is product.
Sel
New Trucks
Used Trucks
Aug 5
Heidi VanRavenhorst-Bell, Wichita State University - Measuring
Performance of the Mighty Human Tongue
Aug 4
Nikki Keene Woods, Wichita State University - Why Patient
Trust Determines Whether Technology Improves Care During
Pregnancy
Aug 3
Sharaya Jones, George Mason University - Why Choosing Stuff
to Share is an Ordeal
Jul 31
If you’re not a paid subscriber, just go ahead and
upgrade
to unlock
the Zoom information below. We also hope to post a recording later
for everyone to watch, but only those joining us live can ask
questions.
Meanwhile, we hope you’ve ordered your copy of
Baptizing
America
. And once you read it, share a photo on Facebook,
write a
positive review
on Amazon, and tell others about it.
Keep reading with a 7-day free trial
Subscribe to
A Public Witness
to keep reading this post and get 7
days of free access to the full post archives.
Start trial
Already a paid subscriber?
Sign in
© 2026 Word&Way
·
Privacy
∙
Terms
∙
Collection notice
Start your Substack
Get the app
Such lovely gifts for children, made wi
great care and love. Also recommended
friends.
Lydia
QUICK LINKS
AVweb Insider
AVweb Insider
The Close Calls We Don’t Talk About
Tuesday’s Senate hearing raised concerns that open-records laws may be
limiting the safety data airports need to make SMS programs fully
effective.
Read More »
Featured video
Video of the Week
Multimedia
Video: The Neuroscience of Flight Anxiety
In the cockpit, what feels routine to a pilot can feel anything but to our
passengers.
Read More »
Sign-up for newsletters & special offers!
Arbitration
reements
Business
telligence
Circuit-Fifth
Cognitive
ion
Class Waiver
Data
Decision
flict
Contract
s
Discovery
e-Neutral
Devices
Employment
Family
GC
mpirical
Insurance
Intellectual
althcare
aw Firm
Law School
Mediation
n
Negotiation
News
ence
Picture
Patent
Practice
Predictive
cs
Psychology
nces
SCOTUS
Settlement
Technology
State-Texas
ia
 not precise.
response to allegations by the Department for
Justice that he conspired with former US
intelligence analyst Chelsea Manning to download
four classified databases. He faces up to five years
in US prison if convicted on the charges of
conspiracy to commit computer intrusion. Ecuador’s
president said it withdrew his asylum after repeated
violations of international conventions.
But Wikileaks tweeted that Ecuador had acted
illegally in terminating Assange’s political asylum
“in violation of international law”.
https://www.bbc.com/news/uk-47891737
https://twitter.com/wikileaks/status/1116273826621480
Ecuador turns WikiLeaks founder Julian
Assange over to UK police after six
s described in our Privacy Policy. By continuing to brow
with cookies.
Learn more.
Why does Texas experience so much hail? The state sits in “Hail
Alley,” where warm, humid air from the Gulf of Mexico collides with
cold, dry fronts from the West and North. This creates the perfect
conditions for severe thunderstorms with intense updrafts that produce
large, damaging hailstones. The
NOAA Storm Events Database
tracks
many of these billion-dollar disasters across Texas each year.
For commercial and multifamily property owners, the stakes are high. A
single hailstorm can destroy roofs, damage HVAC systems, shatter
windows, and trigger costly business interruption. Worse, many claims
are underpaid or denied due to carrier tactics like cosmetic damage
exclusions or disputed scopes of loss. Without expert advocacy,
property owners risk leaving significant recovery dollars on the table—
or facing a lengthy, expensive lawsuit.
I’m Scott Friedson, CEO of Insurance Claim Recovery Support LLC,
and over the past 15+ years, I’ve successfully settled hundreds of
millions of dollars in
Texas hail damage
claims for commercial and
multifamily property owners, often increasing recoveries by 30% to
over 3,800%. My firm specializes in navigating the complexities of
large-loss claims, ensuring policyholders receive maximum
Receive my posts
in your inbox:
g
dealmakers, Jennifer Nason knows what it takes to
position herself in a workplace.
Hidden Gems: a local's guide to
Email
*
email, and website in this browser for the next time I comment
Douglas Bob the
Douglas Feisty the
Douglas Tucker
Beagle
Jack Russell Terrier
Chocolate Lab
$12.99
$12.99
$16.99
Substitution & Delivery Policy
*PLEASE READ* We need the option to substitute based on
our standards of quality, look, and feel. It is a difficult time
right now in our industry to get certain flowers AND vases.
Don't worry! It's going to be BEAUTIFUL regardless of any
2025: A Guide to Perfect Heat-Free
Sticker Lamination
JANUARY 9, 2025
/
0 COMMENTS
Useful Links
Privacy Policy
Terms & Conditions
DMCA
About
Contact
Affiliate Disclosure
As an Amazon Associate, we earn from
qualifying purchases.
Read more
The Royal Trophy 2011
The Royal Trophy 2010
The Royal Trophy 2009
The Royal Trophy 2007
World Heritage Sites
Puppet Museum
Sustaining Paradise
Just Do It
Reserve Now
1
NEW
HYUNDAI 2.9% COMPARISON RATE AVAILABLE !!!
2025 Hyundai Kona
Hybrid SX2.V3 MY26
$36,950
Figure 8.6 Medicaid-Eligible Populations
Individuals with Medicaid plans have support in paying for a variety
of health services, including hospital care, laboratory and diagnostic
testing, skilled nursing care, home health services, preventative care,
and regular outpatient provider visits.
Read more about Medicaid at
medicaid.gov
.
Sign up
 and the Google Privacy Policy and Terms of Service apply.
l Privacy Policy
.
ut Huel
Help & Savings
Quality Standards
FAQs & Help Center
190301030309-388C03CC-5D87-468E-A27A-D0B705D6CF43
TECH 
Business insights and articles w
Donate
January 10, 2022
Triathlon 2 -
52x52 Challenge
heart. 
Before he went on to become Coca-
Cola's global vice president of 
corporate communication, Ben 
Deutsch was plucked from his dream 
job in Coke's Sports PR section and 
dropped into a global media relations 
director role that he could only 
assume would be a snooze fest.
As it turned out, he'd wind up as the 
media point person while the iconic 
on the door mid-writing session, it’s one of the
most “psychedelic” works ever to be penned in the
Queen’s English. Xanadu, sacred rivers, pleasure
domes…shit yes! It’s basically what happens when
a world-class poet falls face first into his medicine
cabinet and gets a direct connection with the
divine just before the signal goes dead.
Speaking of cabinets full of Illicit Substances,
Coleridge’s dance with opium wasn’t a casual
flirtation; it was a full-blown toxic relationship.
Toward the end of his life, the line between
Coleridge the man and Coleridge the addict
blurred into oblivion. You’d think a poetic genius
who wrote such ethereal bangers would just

Task directions:
Your answer must be an exact copy of every entry above.

Answer space:
is product.
Sel
New Trucks
Used Trucks
Aug 5
Heidi VanRavenhorst-Bell, Wichita State University - Measuring
Performance of the Mighty Human Tongue
Aug 4
Nikki Keene Woods, Wichita State University - Why Patient
Trust Determines Whether Technology Improves Care During
Pregnancy
Aug 3
Sharaya Jones, George Mason University - Why Choosing Stuff
to Share is an Ordeal
Jul 31
If you’re not a paid subscriber, just go ahead and
upgrade
to unlock
the Zoom information below. We also hope to post a recording later
for everyone to watch, but only those joining us live can ask
questions.
Meanwhile, we hope you’ve ordered your copy of
Baptizing
America
. And once you read it, share a photo on Facebook,
write a
positive review
on Amazon, and tell others about it.
Keep reading with a 7-day free trial
Subscribe to
A Public Witness
to keep reading this post and get 7
days of free access to the full post archives.
Start trial
Already a paid subscriber?
Sign in
© 2026 Word&Way
·
Privacy
∙
Terms
∙
Collection notice
Start your Substack
Get the app
Such lovely gifts for children, made wi
great care and love. Also recommended
friends.
Lydia
QUICK LINKS
AVweb Insider
AVweb Insider
The Close Calls We Don’t Talk About
Tuesday’s Senate hearing raised concerns that open-records laws may be
limiting the safety data airports need to make SMS programs fully
effective.
Read More »
Featured video
Video of the Week
Multimedia
Video: The Neuroscience of Flight Anxiety
In the cockpit, what feels routine to a pilot can feel anything but to our
passengers.
Read More »
Sign-up for newsletters & special offers!
Arbitration
reements
Business
telligence
Circuit-Fifth
Cognitive
ion
Class Waiver
Data
Decision
flict
Contract
s
Discovery
e-Neutral
Devices
Employment
Family
GC
mpirical
Insurance
Intellectual
althcare
aw Firm
Law School
Mediation
n
Negotiation
News
ence
Picture
Patent
Practice
Predictive
cs
Psychology
nces
SCOTUS
Settlement
Technology
State-Texas
ia
 not precise.
response to allegations by the Department for
Justice that he conspired with former US
intelligence analyst Chelsea Manning to download
four classified databases. He faces up to five years
in US prison if convicted on the charges of
conspiracy to commit computer intrusion. Ecuador’s
president said it withdrew his asylum after repeated
violations of international conventions.
But Wikileaks tweeted that Ecuador had acted
illegally in terminating Assange’s political asylum
“in violation of international law”.
https://www.bbc.com/news/uk-47891737
https://twitter.com/wikileaks/status/1116273826621480
Ecuador turns WikiLeaks founder Julian
Assange over to UK police after six
s described in our Privacy Policy. By continuing to brow
with cookies.
Learn more.
Why does Texas experience so much hail? The state sits in “Hail
Alley,” where warm, humid air from the Gulf of Mexico collides with
cold, dry fronts from the West and North. This creates the perfect
conditions for severe thunderstorms with intense updrafts that produce
large, damaging hailstones. The
NOAA Storm Events Database
tracks
many of these billion-dollar disasters across Texas each year.
For commercial and multifamily property owners, the stakes are high. A
single hailstorm can destroy roofs, damage HVAC systems, shatter
windows, and trigger costly business interruption. Worse, many claims
are underpaid or denied due to carrier tactics like cosmetic damage
exclusions or disputed scopes of loss. Without expert advocacy,
property owners risk leaving significant recovery dollars on the table—
or facing a lengthy, expensive lawsuit.
I’m Scott Friedson, CEO of Insurance Claim Recovery Support LLC,
and over the past 15+ years, I’ve successfully settled hundreds of
millions of dollars in
Texas hail damage
claims for commercial and
multifamily property owners, often increasing recoveries by 30% to
over 3,800%. My firm specializes in navigating the complexities of
large-loss claims, ensuring policyholders receive maximum
Receive my posts
in your inbox:
g
dealmakers, Jennifer Nason knows what it takes to
position herself in a workplace.
Hidden Gems: a local's guide to
Email
*
email, and website in this browser for the next time I comment
Douglas Bob the
Douglas Feisty the
Douglas Tucker
Beagle
Jack Russell Terrier
Chocolate Lab
$12.99
$12.99
$16.99
Substitution & Delivery Policy
*PLEASE READ* We need the option to substitute based on
our standards of quality, look, and feel. It is a difficult time
right now in our industry to get certain flowers AND vases.
Don't worry! It's going to be BEAUTIFUL regardless of any
2025: A Guide to Perfect Heat-Free
Sticker Lamination
JANUARY 9, 2025
/
0 COMMENTS
Useful Links
Privacy Policy
Terms & Conditions
DMCA
About
Contact
Affiliate Disclosure
As an Amazon Associate, we earn from
qualifying purchases.
Read more
The Royal Trophy 2011
The Royal Trophy 2010
The Royal Trophy 2009
The Royal Trophy 2007
World Heritage Sites
Puppet Museum
Sustaining Paradise
Just Do It
Reserve Now
1
NEW
HYUNDAI 2.9% COMPARISON RATE AVAILABLE !!!
2025 Hyundai Kona
Hybrid SX2.V3 MY26
$36,950
Figure 8.6 Medicaid-Eligible Populations
Individuals with Medicaid plans have support in paying for a variety
of health services, including hospital care, laboratory and diagnostic
testing, skilled nursing care, home health services, preventative care,
and regular outpatient provider visits.
Read more about Medicaid at
medicaid.gov
.
Sign up
 and the Google Privacy Policy and Terms of Service apply.
l Privacy Policy
.
ut Huel
Help & Savings
Quality Standards
FAQs & Help Center
190301030309-388C03CC-5D87-468E-A27A-D0B705D6CF43
TECH 
Business insights and articles w
Donate
January 10, 2022
Triathlon 2 -
52x52 Challenge
heart. 
Before he went on to become Coca-
Cola's global vice president of 
corporate communication, Ben 
Deutsch was plucked from his dream 
job in Coke's Sports PR section and 
dropped into a global media relations 
director role that he could only 
assume would be a snooze fest.
As it turned out, he'd wind up as the 
media point person while the iconic 
on the door mid-writing session, it’s one of the
most “psychedelic” works ever to be penned in the
Queen’s English. Xanadu, sacred rivers, pleasure
domes…shit yes! It’s basically what happens when
a world-class poet falls face first into his medicine
cabinet and gets a direct connection with the
divine just before the signal goes dead.
Speaking of cabinets full of Illicit Substances,
Coleridge’s dance with opium wasn’t a casual
flirtation; it was a full-blown toxic relationship.
Toward the end of his life, the line between
Coleridge the man and Coleridge the addict
blurred into oblivion. You’d think a poetic genius
who wrote such ethereal bangers would just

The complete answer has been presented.